Un cadre stratégique pour renforcer la robustesse et l’institutionnalisation de l’Agriculture Régénérative en Europe
Introduction:
Face aux crises climatiques et écologiques, les systèmes agricoles traditionnels montrent leurs limites en matière de durabilité et de résilience. L’agriculture régénérative propose une alternative ambitieuse, visant à restaurer les sols, réduire les émissions de carbone, et renforcer la biodiversité. Cependant, malgré son potentiel, l’AR reste marginale et fait face à des défis institutionnels et opérationnels. Cette étude aborde deux questions centrales : quelles mesures peuvent être prises pour renforcer la robustesse de l’AR ? Et quelles stratégies d’institutionnalisation doivent être déployées pour accroitre sa légitimité ?
Méthodologie :
Cette recherche adopte une approche qualitative et participative. Un panel d’experts européens (agriculteurs, chercheurs, décideurs politiques) a été interrogé via des entretiens semi-directifs pour collecter des données sur les obstacles et opportunités liés à l’AR. Une analyse thématique a permis de structurer les résultats selon trois principes : interopérabilité, circularité et coopération.

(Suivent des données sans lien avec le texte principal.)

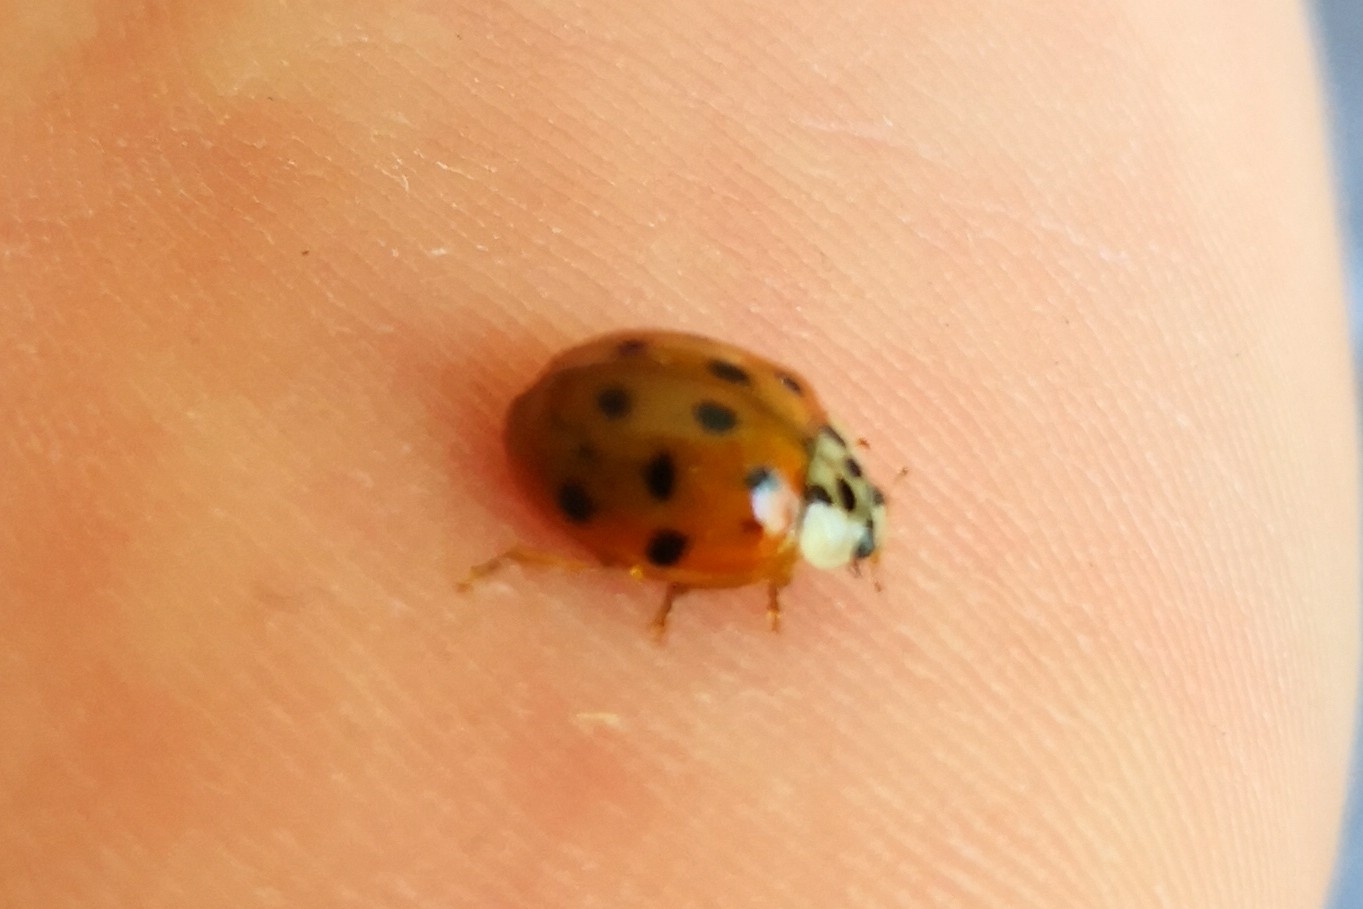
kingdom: Animalia
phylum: Arthropoda
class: Insecta
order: Coleoptera
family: Coccinellidae
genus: Harmonia
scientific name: Harmonia axyridis
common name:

Les données ont été croisées avec la littérature existante et les recommandations de la PAC 2024.
Résultats :
1. Définition commune : L’absence de consensus sur ce qu’englobe l’AR limite son adoption. Une définition partagée émergerait comme une priorité initiale pour structurer les politiques publiques.
2. Politiques adaptées : Des outils de soutien financier et réglementaire (ex : subventions ciblées, labels) sont nécessaires pour encourager les pratiques AR.
3. Approche collaborative : Les réseaux d’apprentissage entre pairs et les plateformes multi-acteurs renforcent l’interopérabilité entre agriculteurs, chercheurs et politiques.
Discussion :
Les résultats confirment que la robustesse de l’AR repose sur sa capacité à s’intégrer dans des cadres institutionnels tout en conservant sa flexibilité locale. Comparé à d’autres systèmes agricoles (agriculture biologique, conservation), l’AR présente des atouts uniques, mais aussi des risques de greenwashing si son concept n’est pas clarifié. Les recommandations des experts convergent avec les orientations de la PAC 2024, notamment en termes de subventions incitatives et de promotion de la biodiversité.
Conclusion :
Cette étude propose une feuille de route pour renforcer l’adoption de l’AR en Europe. Une définition commune, soutenue par des politiques adaptées et des approches collaboratives, pourrait transformer les systèmes agricoles. Les perspectives futures incluent des recherches approfondies sur l’impact économique des pratiques AR et des évaluations longitudinales de leur adoption.
Références :
– Hamant, O. (2020). Robustness in biological systems: Lessons for agriculture. Journal of Theoretical Agriculture.
– Rapport de la PAC 2024 : Commission européenne (2024).
– Moving Towards an Anti-Colonial Definition for Regenerative Agriculture (2022).